## Data for analysis
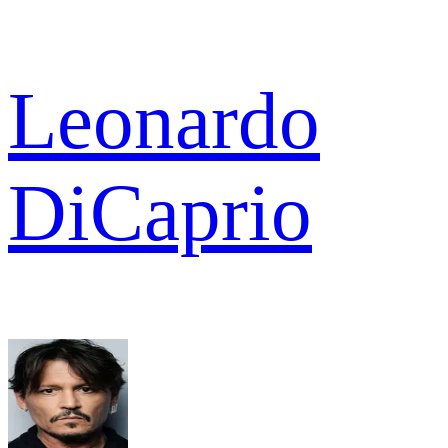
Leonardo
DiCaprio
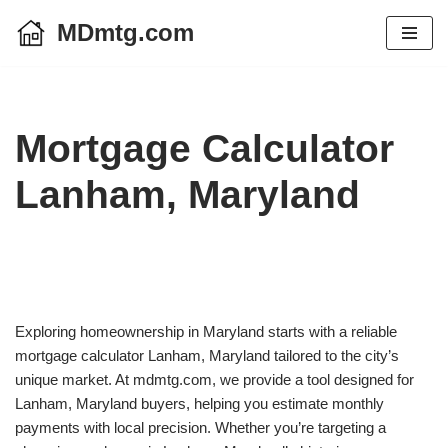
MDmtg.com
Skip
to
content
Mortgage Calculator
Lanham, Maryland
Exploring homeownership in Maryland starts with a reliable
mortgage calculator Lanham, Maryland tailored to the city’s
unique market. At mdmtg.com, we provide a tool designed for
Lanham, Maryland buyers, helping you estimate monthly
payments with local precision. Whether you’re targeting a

## What the task asks
Reproduce the text of all the records above word for word, line by line, leaving out the pictures.

## Finished task
Leonardo
DiCaprio
MDmtg.com
Skip
to
content
Mortgage Calculator
Lanham, Maryland
Exploring homeownership in Maryland starts with a reliable
mortgage calculator Lanham, Maryland tailored to the city’s
unique market. At mdmtg.com, we provide a tool designed for
Lanham, Maryland buyers, helping you estimate monthly
payments with local precision. Whether you’re targeting a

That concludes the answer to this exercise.